__Source document__:
0

If the text was

<textarea> xyz asdf qwr </textarea>

I'm trying to write a regular expression which will help me extract the text in bold.

So far I have reached [(<textarea)][</textarea>)] which will capture the tags but I haven't been able to actually capture the text in between the two tags.

I also tried [(<textarea)]+.[</textarea>)] and even [[(<textarea)]+.[</textarea>)] but that too isn't giving the right results.

Can someone please throw some light on this or share some links which will help me reach a solution?

Ashwin
  • 1,190
  • 2
  • 10
  • 30

3 Answers3

3

Is there a particular reason that you must use regular expression to parse what seems like HTML? I wouldn't do it. See RegEx match open tags except XHTML self-contained tags for the best explanation.

__Data excerpt__:
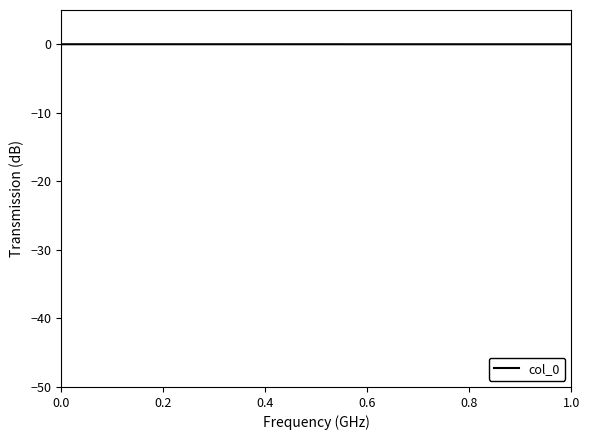

Rank the categories by value from lowest to highest.

1.0, 0.0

__What the task requires__:
Reproduce the passage of the regex forum thread above, starting with "I'm trying to" and going on through "the right results.".

__Solution for this task__:
I'm trying to write a regular expression which will help me extract the text in bold.

So far I have reached [(<textarea)][</textarea>)] which will capture the tags but I haven't been able to actually capture the text in between the two tags.

I also tried [(<textarea)]+.[</textarea>)] and even [[(<textarea)]+.[</textarea>)] but that too isn't giving the right results.